President Trump on Tuesday granted clemency to Oregon ranchers Dwight Hammond Jr. and his son Steven — whose case spurred armed militants led by Ammon Bundy to occupy the Malheur National Wildlife Refuge for 41 days in 2016.
“The Hammonds are multi-generation cattle ranchers in Oregon imprisoned in connection with a fire that leaked onto a small portion of neighboring public grazing land,” the White House said in a statement.
“The evidence at trial regarding the Hammonds’ responsibility for the fire was conflicting, and the jury acquitted them on most of the charges.“
The statement went on to accuse the Obama administration of overzealous prosecution of the father and son.
“At the Hammonds’ original sentencing, the judge noted that they are respected in the community and that imposing the mandatory minimum, 5-year prison sentence would ‘shock the conscience’ and be ‘grossly disproportionate to the severity’ of their conduct. As a result, the judge imposed significantly
lesser sentences,” the statement continued.
“The previous administration, however, filed an overzealous appeal that resulted in the Hammonds being sentenced to five years in prison. This was unjust.”

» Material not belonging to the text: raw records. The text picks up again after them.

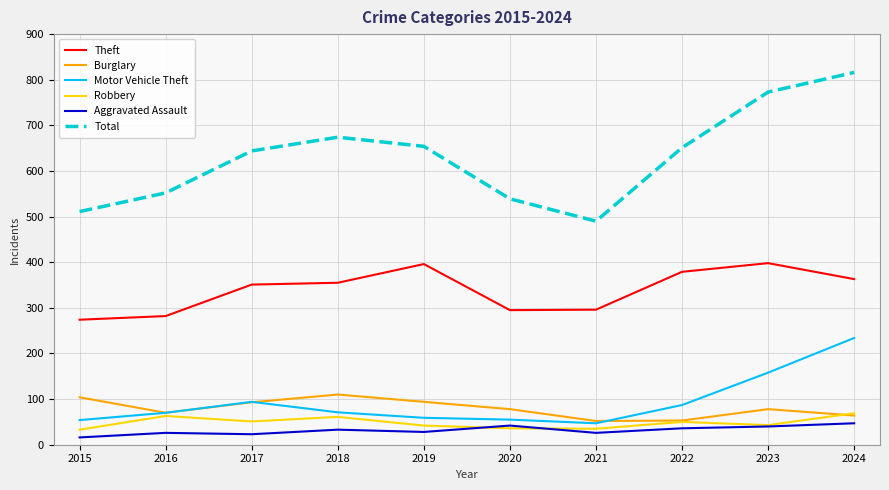

How many lines are shown in the chart?

6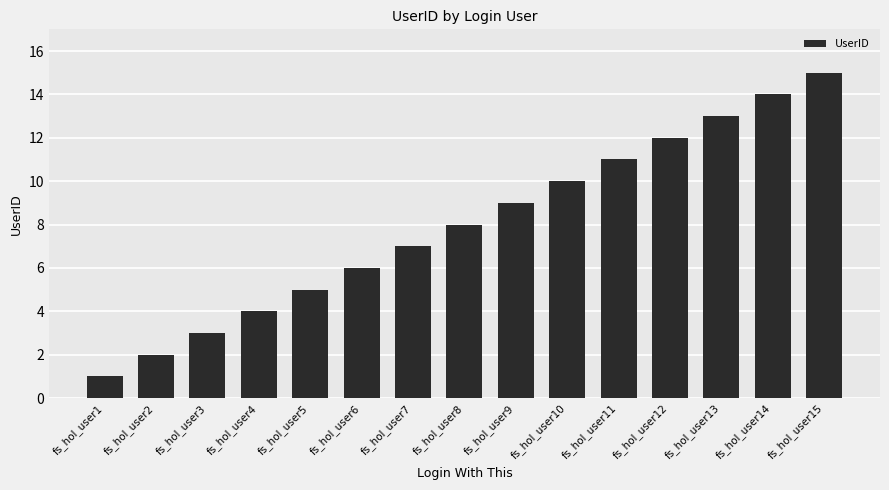

Rank the categories by value from highest to lowest.

fs_hol_user15, fs_hol_user14, fs_hol_user13, fs_hol_user12, fs_hol_user11, fs_hol_user10, fs_hol_user9, fs_hol_user8, fs_hol_user7, fs_hol_user6, fs_hol_user5, fs_hol_user4, fs_hol_user3, fs_hol_user2, fs_hol_user1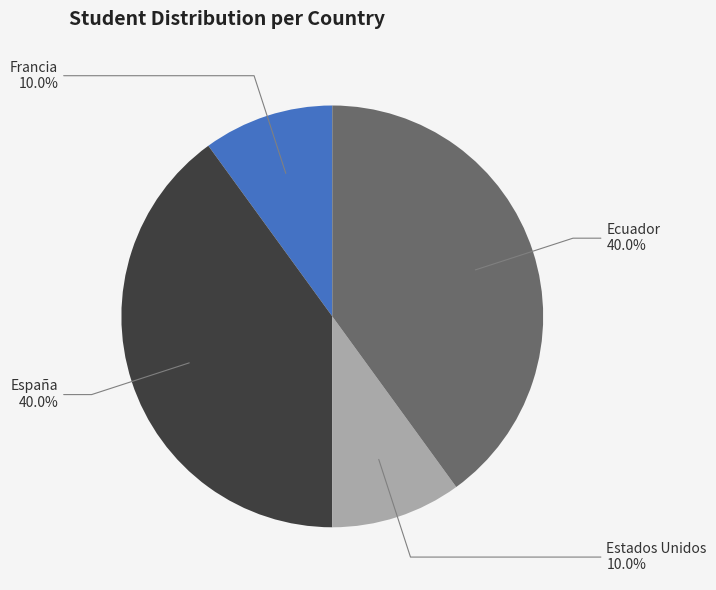

To the nearest percent, what portion does Estados Unidos represent?

10%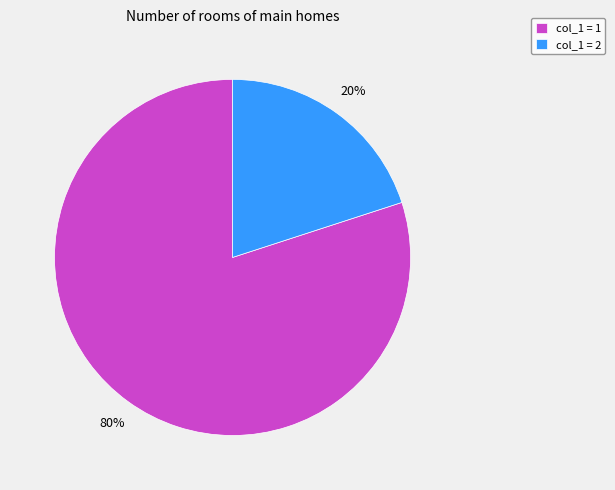

To the nearest percent, what is the average slice percentage?

50%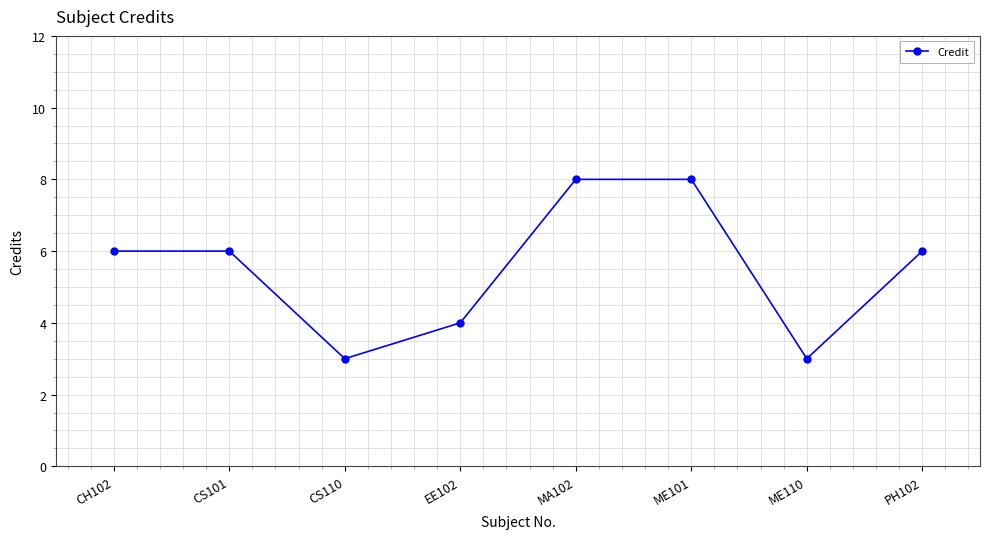

What is the label of the 7th point from the left?

ME110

The White House noted that Dwight Hammond, 76, had already served about three years behind bars and that his son Steven, 49, had served nearly four years in prison. The pair had also coughed up $400,000 to settle a civil suit with the feds.

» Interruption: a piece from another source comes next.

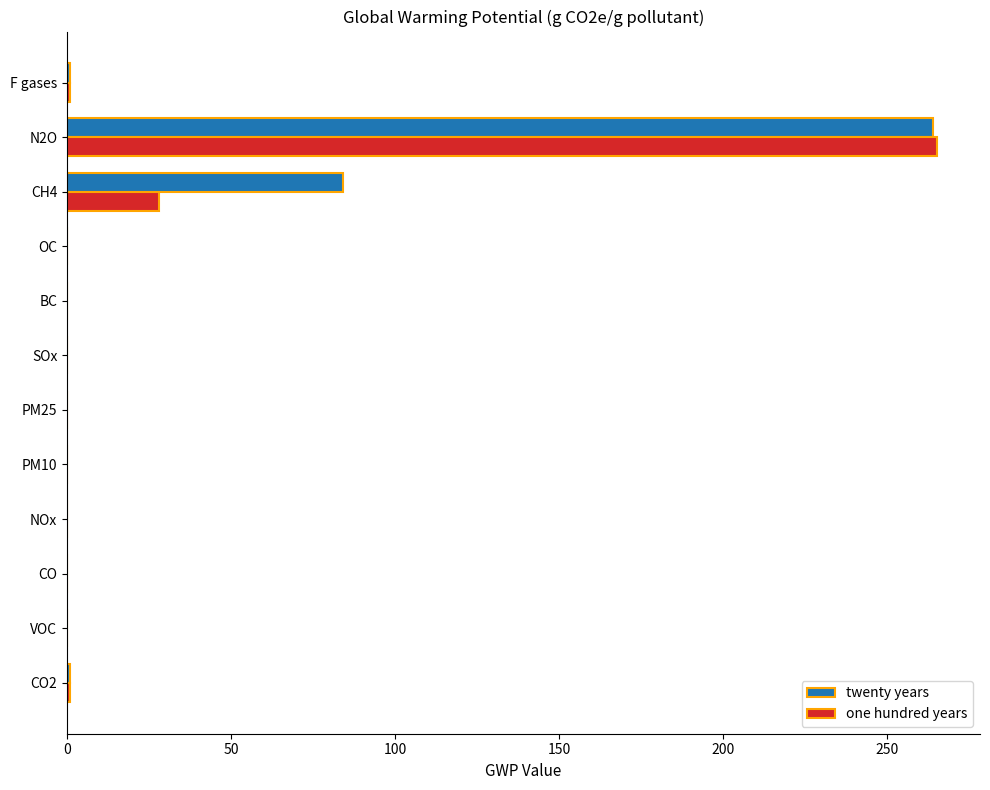

What is the greatest value displayed?

265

“The Hammonds are devoted family men, respected contributors to their local community, and have widespread support from their neighbors, local law enforcement, and farmers and ranchers across the West. Justice is overdue for Dwight and Steven Hammond,” the statement said.

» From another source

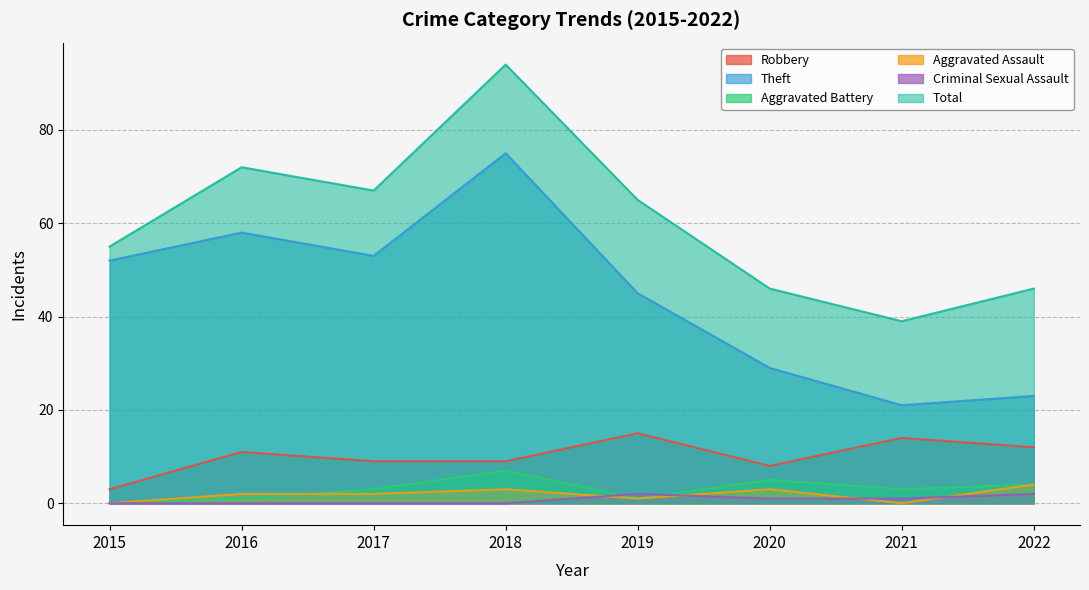

What are all the series names shown in the legend?

Robbery, Theft, Aggravated Battery, Aggravated Assault, Criminal Sexual Assault, Total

On Jan. 2, 2016, militants seized the headquarters of the wildlife refuge in Harney County to protest the Hammonds’ prosecution and sentencing.
Bundy was also part of the 2014 standoff at the Bundy Ranch in Nevada.
The Hammonds have been locked up since Jan. 4, 2016, after they were resentenced following their 2012 conviction for arson on public lands.
Their case spurred outrage in ranching communities across the West, with critics slamming the federal government for their aggressive tactics.
The Hammonds said the fires they had set on their own property to fight invasive plant species had accidentally spread to public lands.